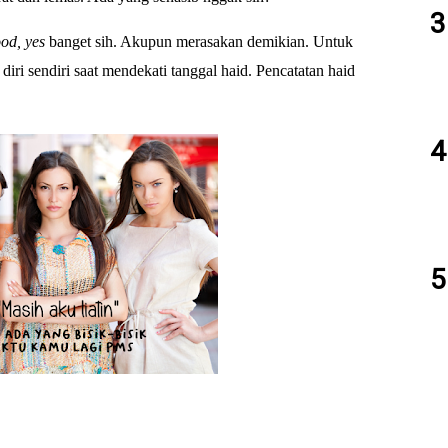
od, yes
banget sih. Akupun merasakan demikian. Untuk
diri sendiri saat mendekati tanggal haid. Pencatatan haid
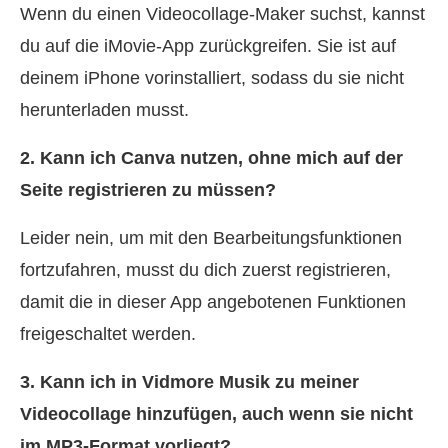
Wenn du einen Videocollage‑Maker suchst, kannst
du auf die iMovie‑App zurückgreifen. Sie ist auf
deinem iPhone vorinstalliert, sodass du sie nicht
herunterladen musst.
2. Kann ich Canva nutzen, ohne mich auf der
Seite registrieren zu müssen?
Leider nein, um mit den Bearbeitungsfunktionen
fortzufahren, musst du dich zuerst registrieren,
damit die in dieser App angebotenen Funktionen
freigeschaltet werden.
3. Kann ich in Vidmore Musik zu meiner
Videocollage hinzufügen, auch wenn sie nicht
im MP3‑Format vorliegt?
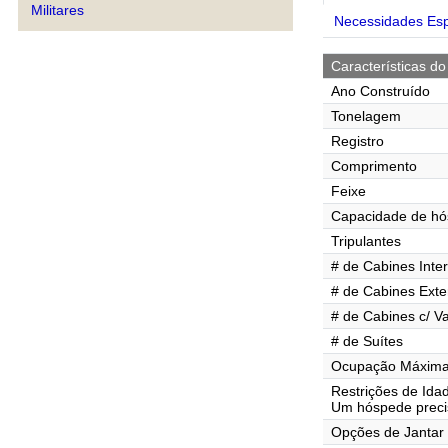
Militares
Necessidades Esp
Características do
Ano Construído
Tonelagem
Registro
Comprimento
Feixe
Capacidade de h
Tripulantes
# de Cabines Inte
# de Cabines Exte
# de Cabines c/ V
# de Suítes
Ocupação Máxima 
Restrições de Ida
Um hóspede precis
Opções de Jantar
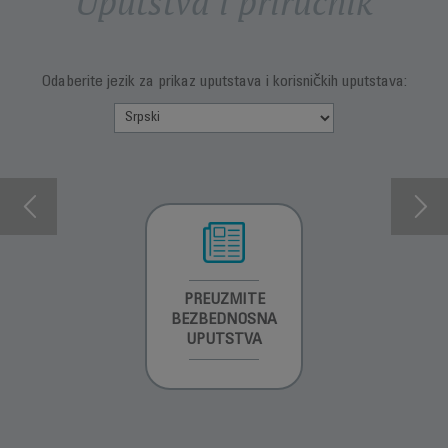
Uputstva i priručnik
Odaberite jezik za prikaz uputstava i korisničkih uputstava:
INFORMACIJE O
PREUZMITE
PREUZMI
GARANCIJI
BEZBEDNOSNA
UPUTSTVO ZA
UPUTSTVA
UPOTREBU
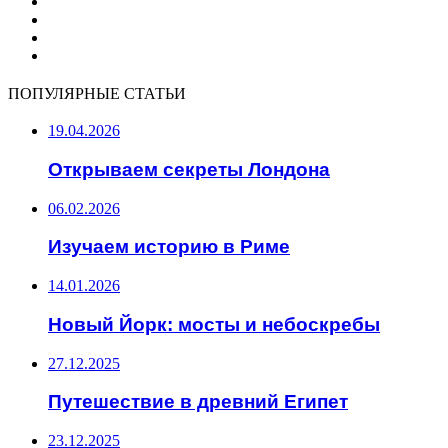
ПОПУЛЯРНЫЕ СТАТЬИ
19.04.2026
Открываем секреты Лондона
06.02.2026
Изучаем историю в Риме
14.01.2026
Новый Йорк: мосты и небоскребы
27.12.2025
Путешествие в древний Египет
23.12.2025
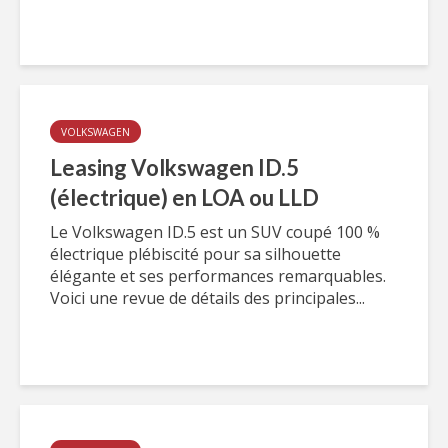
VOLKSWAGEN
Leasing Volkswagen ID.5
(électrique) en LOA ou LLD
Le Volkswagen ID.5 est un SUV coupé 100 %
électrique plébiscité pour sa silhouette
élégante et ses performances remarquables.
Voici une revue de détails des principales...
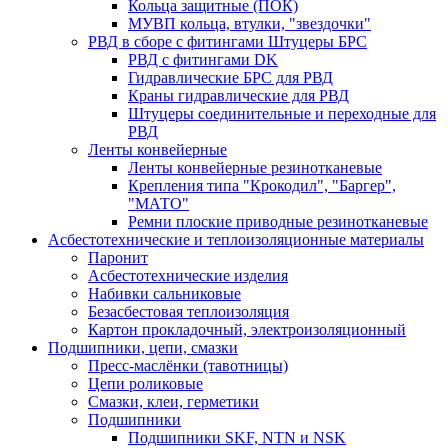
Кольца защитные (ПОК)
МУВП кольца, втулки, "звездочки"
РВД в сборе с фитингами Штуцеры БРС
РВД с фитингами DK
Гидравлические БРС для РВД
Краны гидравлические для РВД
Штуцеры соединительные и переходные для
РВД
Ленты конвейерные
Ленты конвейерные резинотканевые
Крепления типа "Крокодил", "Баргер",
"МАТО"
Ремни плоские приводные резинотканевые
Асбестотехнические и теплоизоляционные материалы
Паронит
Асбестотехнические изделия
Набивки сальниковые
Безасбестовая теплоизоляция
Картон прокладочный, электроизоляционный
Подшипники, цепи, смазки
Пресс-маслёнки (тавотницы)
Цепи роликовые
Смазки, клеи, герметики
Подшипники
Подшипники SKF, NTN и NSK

...

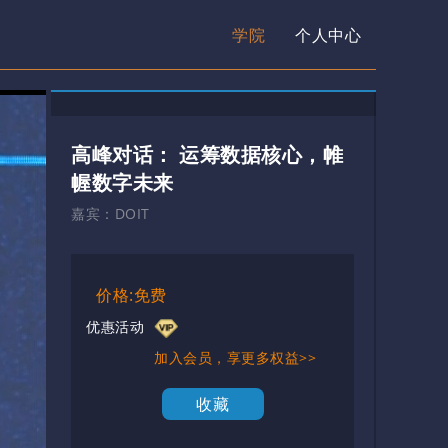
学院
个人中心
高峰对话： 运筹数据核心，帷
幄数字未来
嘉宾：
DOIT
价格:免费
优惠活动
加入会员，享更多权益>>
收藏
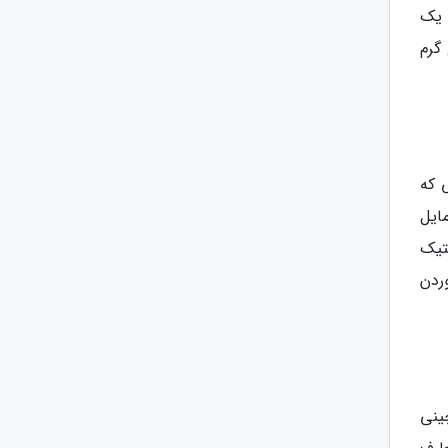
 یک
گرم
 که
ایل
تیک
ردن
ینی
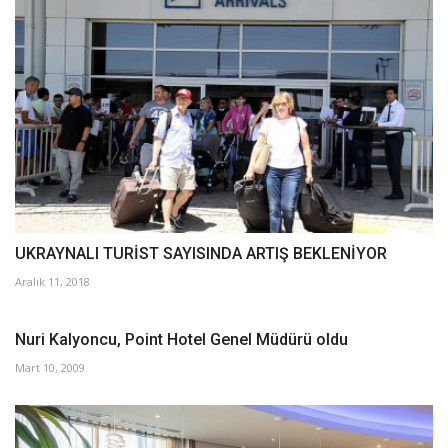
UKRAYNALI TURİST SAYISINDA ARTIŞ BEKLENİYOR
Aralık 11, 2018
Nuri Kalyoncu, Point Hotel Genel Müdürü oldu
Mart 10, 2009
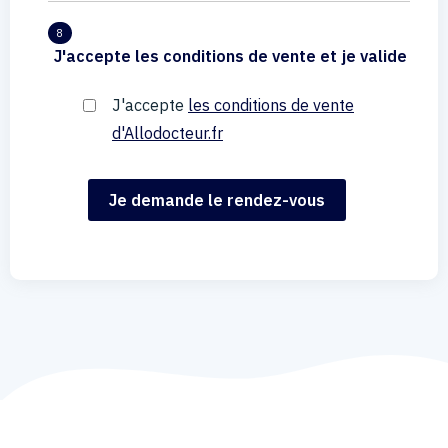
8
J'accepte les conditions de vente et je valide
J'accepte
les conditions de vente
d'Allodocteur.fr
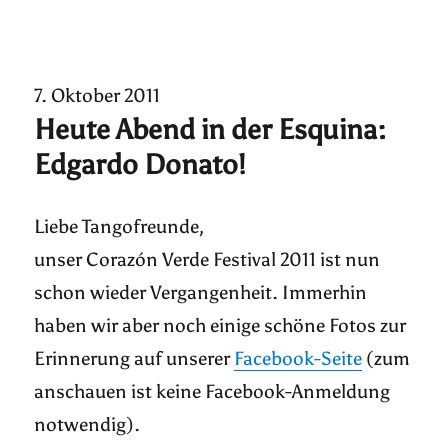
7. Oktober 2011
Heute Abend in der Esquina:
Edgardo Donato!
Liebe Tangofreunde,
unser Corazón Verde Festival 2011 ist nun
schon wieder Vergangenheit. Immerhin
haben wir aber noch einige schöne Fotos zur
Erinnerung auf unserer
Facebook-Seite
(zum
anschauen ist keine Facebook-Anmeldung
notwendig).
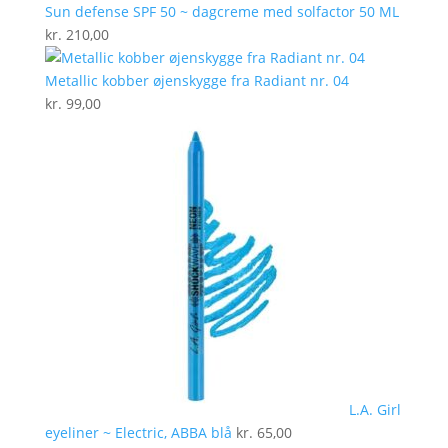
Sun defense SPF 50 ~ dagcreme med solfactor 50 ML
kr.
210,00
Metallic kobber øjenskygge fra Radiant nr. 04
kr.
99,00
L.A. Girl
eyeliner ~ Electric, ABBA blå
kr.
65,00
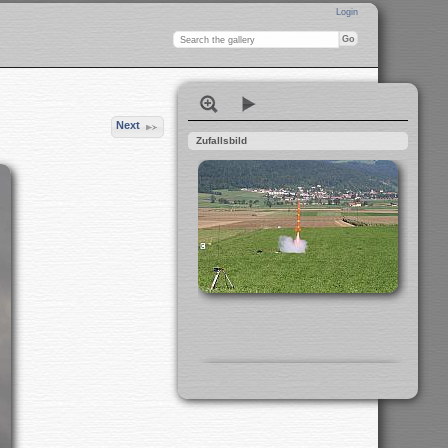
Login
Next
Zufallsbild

WORK TO BE COMPLETED
When a line in the data contains "фитингами", return it as written.

WRITTEN SOLUTION
РВД в сборе с фитингами Штуцеры БРС
РВД с фитингами DK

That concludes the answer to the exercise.